BIDEN IN A BIND
But such lame-duck foreign policy successes are rare. Failures, missteps and frustrations are more common.
In December 1992, Reagan’s successor, George HW Bush, dispatched US troops on a humanitarian mission to Somalia; that became a big mess for Bill Clinton, who had to pull them out again. During his own finale in 2000, Clinton in turn threw a Hail Mary to make peace between Israelis and Palestinians; that fell flat, and instead led to the second intifada.
The nearest and most ominous analogue to Biden is Lyndon Johnson in 1968, another Democrat who voluntarily withdrew from the presidential race in favour of his vice president. Johnson then applied himself to ending the Vietnam War, but foundered on the politics of Indochina as well as America, where the campaign of Richard Nixon sabotaged the peace talks.
Ivo Daalder, head of the Chicago Council on Global Affairs and a former US ambassador to the North Atlantic Treaty Organization (NATO), tells me that Biden is in a bind similar to Johnson’s, and thus anything but liberated.
Yes, Biden would love to secure his legacy. But for that he must pass the torch to Harris, who shares his internationalist philosophy, as opposed to having it ripped out of his hand by Donald Trump, an unpredictable nationalist and diplomatic wrecking ball who would gladly undo Biden’s work shoring up America’s alliances and isolating its authoritarian foes.
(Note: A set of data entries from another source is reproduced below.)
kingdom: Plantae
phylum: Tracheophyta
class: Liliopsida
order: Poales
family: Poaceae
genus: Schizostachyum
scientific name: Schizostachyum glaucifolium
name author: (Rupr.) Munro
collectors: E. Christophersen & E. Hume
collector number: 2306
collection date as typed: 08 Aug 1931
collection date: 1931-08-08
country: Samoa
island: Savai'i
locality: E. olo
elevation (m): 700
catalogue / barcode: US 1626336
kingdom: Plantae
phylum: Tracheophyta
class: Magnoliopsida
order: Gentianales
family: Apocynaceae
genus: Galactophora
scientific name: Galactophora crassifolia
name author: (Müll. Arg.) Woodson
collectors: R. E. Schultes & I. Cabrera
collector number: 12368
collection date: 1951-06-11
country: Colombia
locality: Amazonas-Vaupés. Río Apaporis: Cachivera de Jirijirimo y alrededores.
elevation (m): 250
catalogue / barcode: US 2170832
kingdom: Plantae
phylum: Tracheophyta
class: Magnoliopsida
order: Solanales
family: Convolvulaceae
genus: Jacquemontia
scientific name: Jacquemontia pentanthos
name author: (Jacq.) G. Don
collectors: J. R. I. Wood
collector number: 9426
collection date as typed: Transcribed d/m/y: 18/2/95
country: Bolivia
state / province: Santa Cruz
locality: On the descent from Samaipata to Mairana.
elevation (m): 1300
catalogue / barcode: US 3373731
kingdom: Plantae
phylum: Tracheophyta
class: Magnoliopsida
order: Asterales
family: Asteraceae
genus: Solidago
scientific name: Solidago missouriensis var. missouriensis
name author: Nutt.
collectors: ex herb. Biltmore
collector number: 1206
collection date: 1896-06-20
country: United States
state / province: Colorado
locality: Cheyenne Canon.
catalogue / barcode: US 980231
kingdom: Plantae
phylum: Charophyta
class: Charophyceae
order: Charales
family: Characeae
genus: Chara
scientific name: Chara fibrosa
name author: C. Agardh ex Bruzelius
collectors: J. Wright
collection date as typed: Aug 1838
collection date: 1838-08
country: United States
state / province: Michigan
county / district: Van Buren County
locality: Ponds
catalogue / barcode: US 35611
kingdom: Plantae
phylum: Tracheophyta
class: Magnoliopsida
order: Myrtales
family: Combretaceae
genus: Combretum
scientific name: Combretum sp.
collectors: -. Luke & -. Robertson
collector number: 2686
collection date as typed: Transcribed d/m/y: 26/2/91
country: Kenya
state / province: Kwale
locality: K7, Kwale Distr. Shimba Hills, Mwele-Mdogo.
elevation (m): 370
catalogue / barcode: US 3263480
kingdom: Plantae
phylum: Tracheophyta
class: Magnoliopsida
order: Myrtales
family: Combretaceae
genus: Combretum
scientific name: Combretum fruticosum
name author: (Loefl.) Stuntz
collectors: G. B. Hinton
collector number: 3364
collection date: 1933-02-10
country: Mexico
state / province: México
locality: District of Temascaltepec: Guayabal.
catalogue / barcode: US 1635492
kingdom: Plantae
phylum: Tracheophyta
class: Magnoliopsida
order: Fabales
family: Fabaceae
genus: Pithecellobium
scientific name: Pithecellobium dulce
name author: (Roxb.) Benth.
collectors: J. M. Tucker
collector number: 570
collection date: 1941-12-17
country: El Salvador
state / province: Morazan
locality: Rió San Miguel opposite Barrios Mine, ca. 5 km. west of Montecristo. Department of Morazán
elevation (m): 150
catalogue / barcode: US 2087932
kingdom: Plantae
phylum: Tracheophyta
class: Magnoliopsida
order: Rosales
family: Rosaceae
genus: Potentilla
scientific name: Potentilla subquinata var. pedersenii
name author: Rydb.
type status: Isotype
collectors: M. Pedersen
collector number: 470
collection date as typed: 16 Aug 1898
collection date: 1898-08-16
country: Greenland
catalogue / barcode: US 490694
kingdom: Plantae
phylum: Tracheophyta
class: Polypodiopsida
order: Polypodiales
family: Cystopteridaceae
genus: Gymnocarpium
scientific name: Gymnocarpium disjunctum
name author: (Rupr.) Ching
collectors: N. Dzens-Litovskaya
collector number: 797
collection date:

In the Middle East, Biden is unlikely to score a late win and will be lucky to avert disaster. His objective is to prevent the wars between Israel and Hamas and Israel and Hezbollah from spreading into a regional conflict that draws in the US and Iran.
But that effort just got harder, after leaders of both terrorist groups were assassinated, one in Beirut, the other in Tehran. Biden will also keep working on a pact with the Saudis, but there’s no way he could get it through Congress before he leaves, and Riyadh may not give him or the Israelis a good deal anyway.